Bloque de texto:
········

Una isla de paz en medio del ruido
Mattia Caracciolo | Barcelona

Tuve el privilegio de ilustrar la invitación para la asamblea de Barcelona. Mientras dibujaba, sentí una conexión profunda con el espíritu de la asamblea: transmitir esperanza, alegría, ganas de vivir. Ver luego mis ilustraciones en las paredes del recinto donde se llevó a cabo fue un regalo inesperado. Fue como ver mi deseo de paz convertido en una imagen compartida.
Desde el primer momento sentí que algo se movía: no solo en la sala, sino dentro de cada persona. Se respiraba sinceridad, coraje, vulnerabilidad. Una energía limpia, con risas, lágrimas y ese compromiso invisible de quienes transforman su karma en misión.
El verdadero valor de esta experiencia fue humano y espiritual. Días después, toqué un fondo importante, enfrentando patrones de autodestrucción muy antiguos. Sin embargo, gracias al ambiente creado y al apoyo de mis compañeros de fe, pude dar un giro.
Hice un juramento con mi vida: dejar atrás lo que me daña y empezar de nuevo. Y poco a poco están emergiendo soluciones concretas: en Italia encontré una vía para operarme la garganta y estoy iniciando un camino más profundo de cuidado mental.
Aunque aún no haya encontrado el trabajo que deseo, me siento sostenido por mi práctica budista, por el Gohonzon, por la Soka Gakkai y por tantos jóvenes que, como yo, luchan por despertar su valor.
Esta asamblea fue una isla. Un refugio en medio del ruido. Me la llevo como una semilla que ya ha empezado a germinar. Sé que dará frutos.

········

Extractos del material:

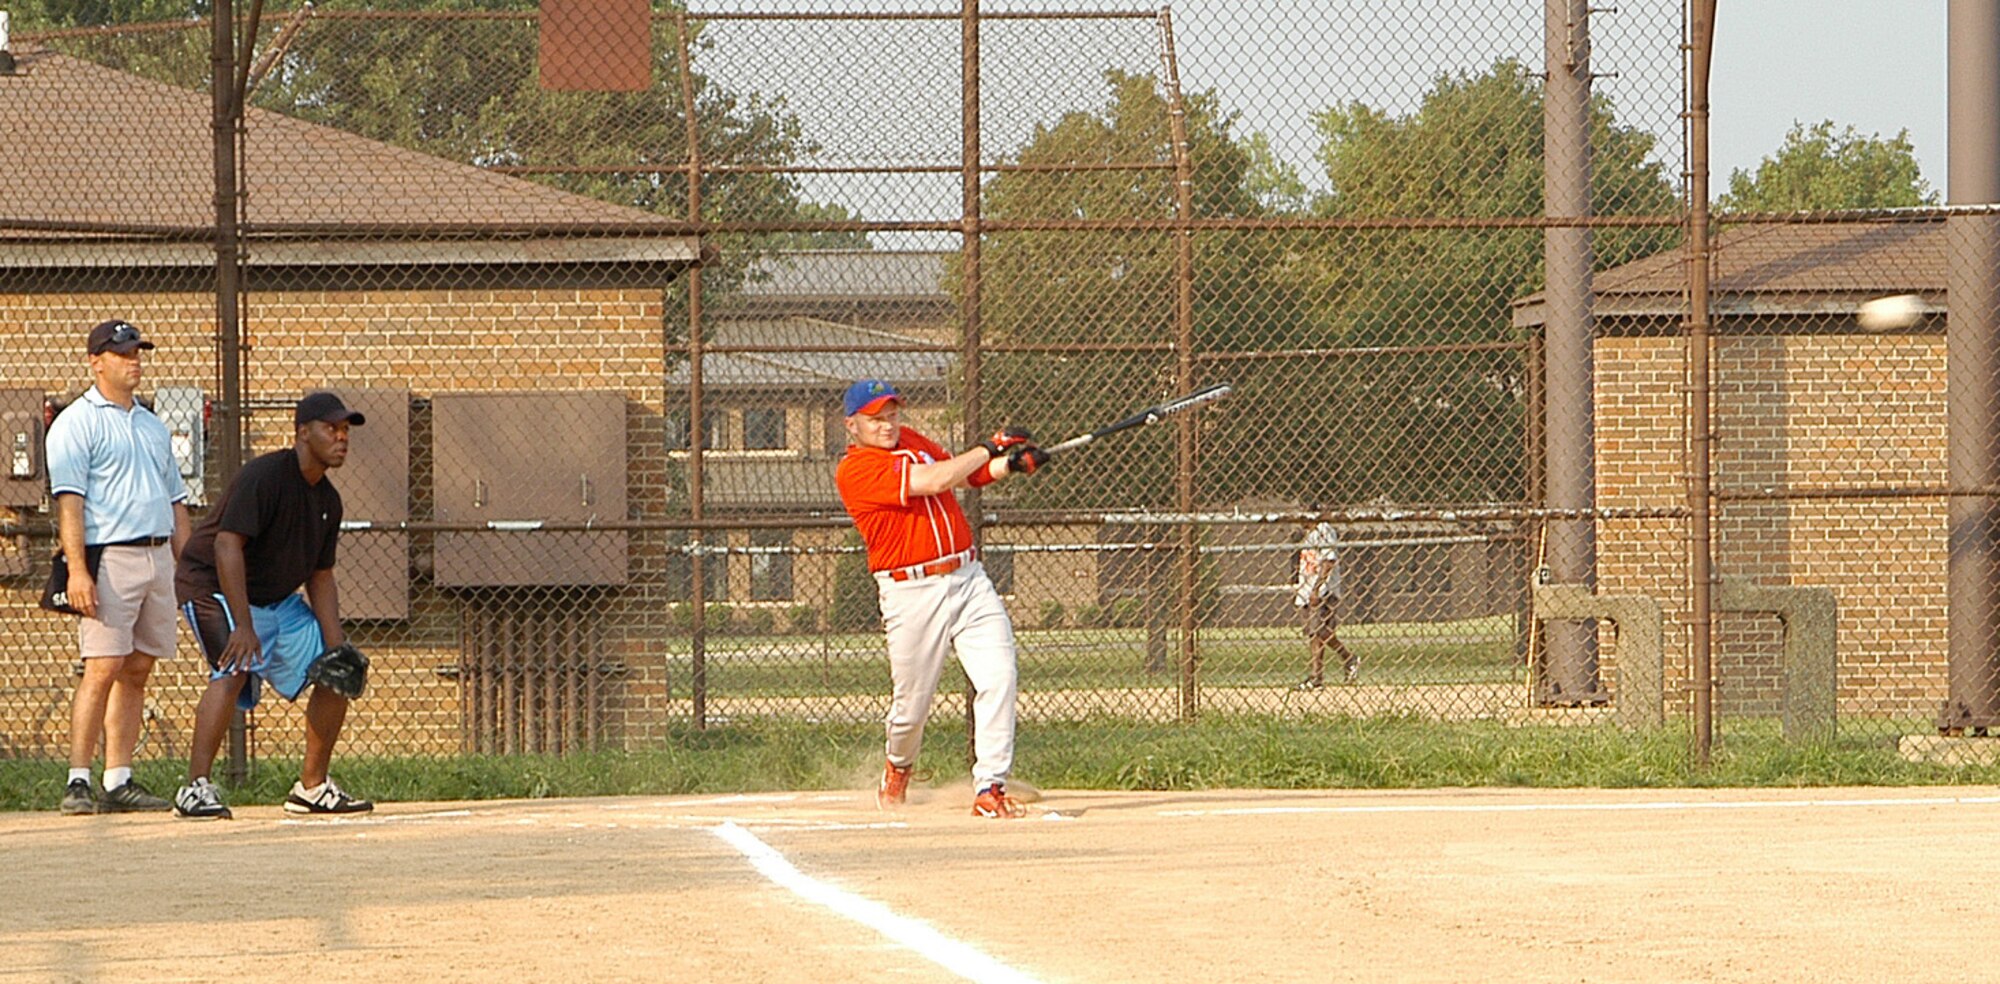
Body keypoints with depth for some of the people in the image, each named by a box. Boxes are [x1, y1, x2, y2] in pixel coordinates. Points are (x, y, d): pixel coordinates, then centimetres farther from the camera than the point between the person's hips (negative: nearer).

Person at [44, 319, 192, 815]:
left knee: (138, 670, 6)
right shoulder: (77, 423, -2)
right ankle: (78, 782, -13)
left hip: (159, 557, 7)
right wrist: (77, 569, -20)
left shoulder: (152, 425, 21)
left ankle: (119, 781, 8)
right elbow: (69, 500, -11)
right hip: (109, 556, -7)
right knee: (103, 668, -13)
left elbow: (175, 501, 24)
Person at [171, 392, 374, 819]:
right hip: (214, 588, -9)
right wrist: (243, 625, -38)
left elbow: (321, 577, 9)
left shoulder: (327, 499, 3)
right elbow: (227, 546, -31)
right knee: (234, 668, -32)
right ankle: (196, 788, -33)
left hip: (279, 600, 9)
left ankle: (312, 787, 20)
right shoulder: (264, 476, -24)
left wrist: (336, 649, -3)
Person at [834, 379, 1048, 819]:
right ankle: (897, 767, 38)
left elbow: (963, 474, 20)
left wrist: (1013, 463, 0)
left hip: (968, 579, 6)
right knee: (912, 702, 4)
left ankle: (990, 788, -12)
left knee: (999, 676, -12)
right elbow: (933, 481, -20)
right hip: (911, 593, -6)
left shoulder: (911, 441, 13)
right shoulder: (856, 469, -12)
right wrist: (991, 448, -10)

········

Edita el fragmento del texto sobre la asamblea de Barcelona que comienza en "Hice un juramento" y termina en "de cuidado mental.", sustituyendo "juramento" por "voto".

Hice un voto con mi vida: dejar atrás lo que me daña y empezar de nuevo. Y poco a poco están emergiendo soluciones concretas: en Italia encontré una vía para operarme la garganta y estoy iniciando un camino más profundo de cuidado mental.